::: DATA SHOWN

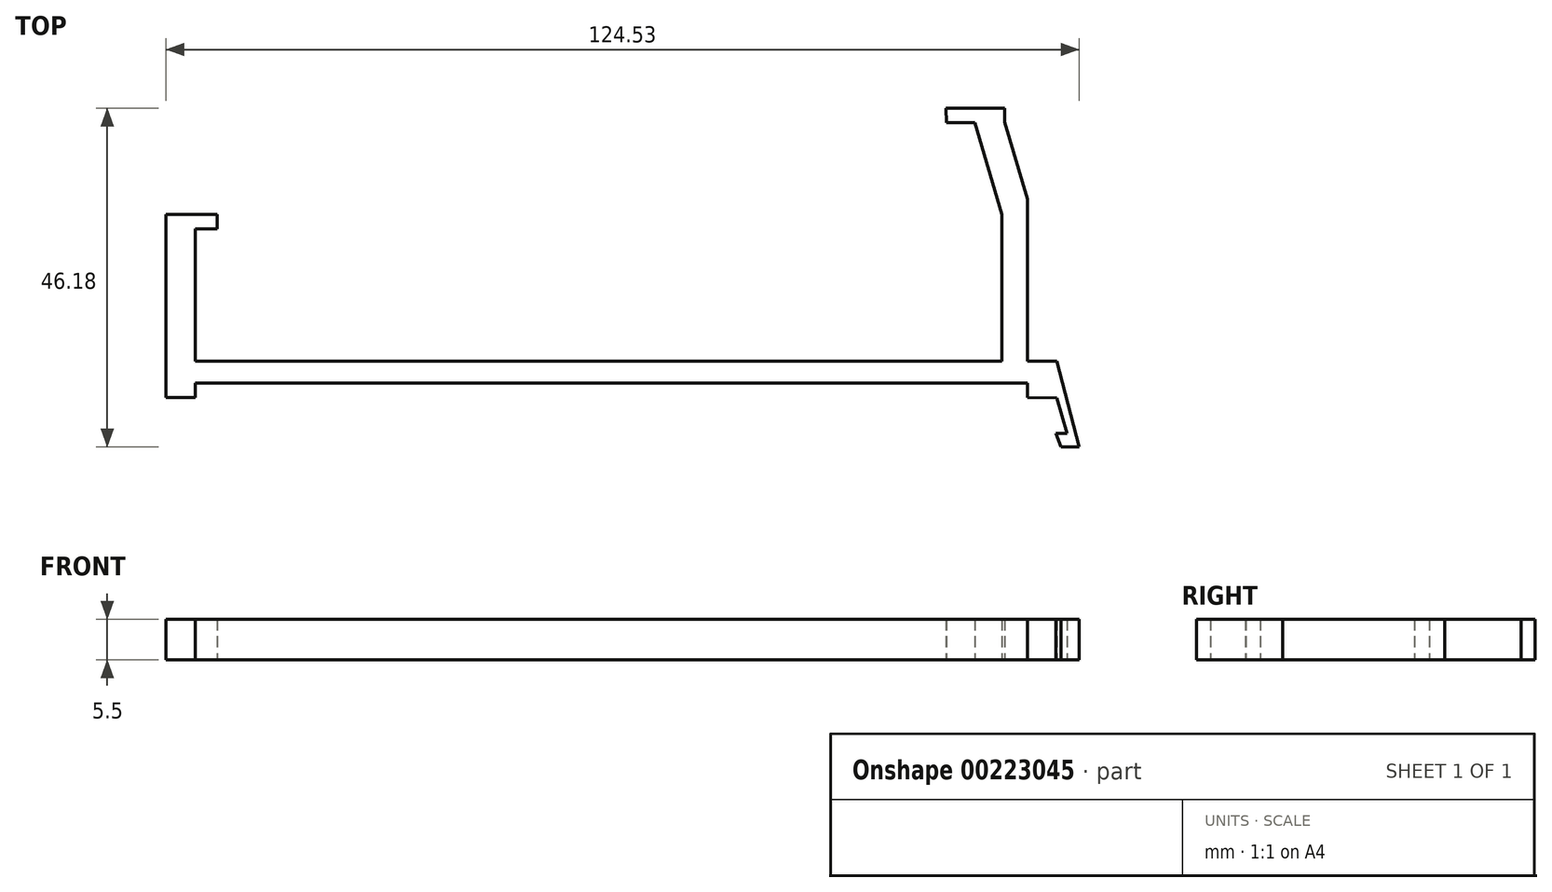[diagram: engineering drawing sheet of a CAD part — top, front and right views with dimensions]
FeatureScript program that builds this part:
annotation { "Feature Type Name" : "Feature", "Feature Type Description" : "" }
export const myFeature = defineFeature(function(context is Context, id is Id, definition is map)
    precondition{}
    {
        {
            var Q0;
            Q0=qCreatedBy(makeId("Top.planeOp"),FACE);
            var sketch = newSketch(context, id + "F0", { "sketchPlane" : qUnion([Q0])});
            skLineSegment(sketch, "E0.bottom", {"start": v(-40.4, -50.42) * mm, "end": v(-36.4, -50.42) * mm});
            skLineSegment(sketch, "E0.top", {"start": v(-40.4, -73.42) * mm, "end": v(-36.4, -73.42) * mm});
            skLineSegment(sketch, "E0.left", {"start": v(-40.4, -50.42) * mm, "end": v(-40.4, -73.42) * mm});
            skLineSegment(sketch, "E0.right", {"start": v(-36.4, -50.42) * mm, "end": v(-36.4, -73.42) * mm});
            skLineSegment(sketch, "E1.bottom", {"start": v(-36.4, -73.42) * mm, "end": v(77.03, -73.42) * mm});
            skLineSegment(sketch, "E1.top", {"start": v(-36.4, -70.42) * mm, "end": v(77.03, -70.42) * mm});
            skLineSegment(sketch, "E1.left", {"start": v(-36.4, -73.42) * mm, "end": v(-36.4, -70.42) * mm});
            skLineSegment(sketch, "E1.right", {"start": v(77.03, -73.42) * mm, "end": v(77.03, -70.42) * mm});
            skLineSegment(sketch, "E2.top", {"start": v(-40.4, -75.42) * mm, "end": v(-36.4, -75.42) * mm});
            skLineSegment(sketch, "E2.left", {"start": v(-40.4, -73.42) * mm, "end": v(-40.4, -75.42) * mm});
            skLineSegment(sketch, "E2.right", {"start": v(-36.4, -73.42) * mm, "end": v(-36.4, -75.42) * mm});
            skLineSegment(sketch, "E3.bottom", {"start": v(-36.4, -50.42) * mm, "end": v(-33.4, -50.42) * mm});
            skLineSegment(sketch, "E3.top", {"start": v(-36.4, -52.42) * mm, "end": v(-33.4, -52.42) * mm});
            skLineSegment(sketch, "E3.left", {"start": v(-36.4, -50.42) * mm, "end": v(-36.4, -52.42) * mm});
            skLineSegment(sketch, "E3.right", {"start": v(-33.4, -50.42) * mm, "end": v(-33.4, -52.42) * mm});
            skLineSegment(sketch, "E4.bottom", {"start": v(77.03, -70.42) * mm, "end": v(73.57, -70.42) * mm});
            skLineSegment(sketch, "E5", {"start": v(73.57, -70.42) * mm, "end": v(73.57, -50.42) * mm});
            skLineSegment(sketch, "E6", {"start": v(77.03, -70.42) * mm, "end": v(77.03, -48.3) * mm});
            skLineSegment(sketch, "E7", {"start": v(77.03, -48.3) * mm, "end": v(73.95, -37.87) * mm});
            skLineSegment(sketch, "E8", {"start": v(69.9, -37.95) * mm, "end": v(73.57, -50.42) * mm});
            skLineSegment(sketch, "E9", {"start": v(65.95, -35.95) * mm, "end": v(73.95, -35.95) * mm});
            skLineSegment(sketch, "E10", {"start": v(73.95, -35.95) * mm, "end": v(73.95, -37.87) * mm});
            skLineSegment(sketch, "E11", {"start": v(69.9, -37.95) * mm, "end": v(66, -37.95) * mm});
            skLineSegment(sketch, "E12", {"start": v(66, -37.95) * mm, "end": v(65.95, -35.95) * mm});
            skLineSegment(sketch, "E13.bottom", {"start": v(77.03, -70.42) * mm, "end": v(81.03, -70.42) * mm});
            skLineSegment(sketch, "E13.left", {"start": v(77.03, -70.42) * mm, "end": v(77.03, -73.4) * mm});
            skLineSegment(sketch, "E13.right", {"start": v(81.03, -70.42) * mm, "end": v(81.03, -73.4) * mm});
            skLineSegment(sketch, "E14", {"start": v(77.03, -73.4) * mm, "end": v(81.03, -73.4) * mm});
            skLineSegment(sketch, "E15", {"start": v(77.03, -73.4) * mm, "end": v(77.03, -75.4) * mm});
            skLineSegment(sketch, "E16", {"start": v(81.03, -73.4) * mm, "end": v(81.03, -75.45) * mm});
            skLineSegment(sketch, "E17", {"start": v(81.03, -75.45) * mm, "end": v(77.03, -75.4) * mm});
            skLineSegment(sketch, "E18", {"start": v(81.03, -75.45) * mm, "end": v(82.43, -80.25) * mm});
            skLineSegment(sketch, "E19", {"start": v(82.43, -80.25) * mm, "end": v(80.93, -80.25) * mm});
            skLineSegment(sketch, "E20", {"start": v(80.93, -80.25) * mm, "end": v(81.62, -82.13) * mm});
            skLineSegment(sketch, "E21", {"start": v(81.62, -82.13) * mm, "end": v(84.12, -82.13) * mm});
            skLineSegment(sketch, "E22", {"start": v(84.12, -82.13) * mm, "end": v(81.03, -70.42) * mm});
            skSolve(sketch);
        }
        {
            var Q0;
            Q0 = qSketchRegion(id + "F0", true);
            extrude(context, id + "F1", {"entities" : qUnion([Q0]), "depth" : 5.5 * mm});
        }
    });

::::::

INSTRUCTION :: Find each line in the rows above that contains the string "left" with the same capitalization, and copy those lines out.

REPLY ::
            skLineSegment(sketch, "E0.left", {"start": v(-40.4, -50.42) * mm, "end": v(-40.4, -73.42) * mm});
            skLineSegment(sketch, "E1.left", {"start": v(-36.4, -73.42) * mm, "end": v(-36.4, -70.42) * mm});
            skLineSegment(sketch, "E2.left", {"start": v(-40.4, -73.42) * mm, "end": v(-40.4, -75.42) * mm});
            skLineSegment(sketch, "E3.left", {"start": v(-36.4, -50.42) * mm, "end": v(-36.4, -52.42) * mm});
            skLineSegment(sketch, "E13.left", {"start": v(77.03, -70.42) * mm, "end": v(77.03, -73.4) * mm});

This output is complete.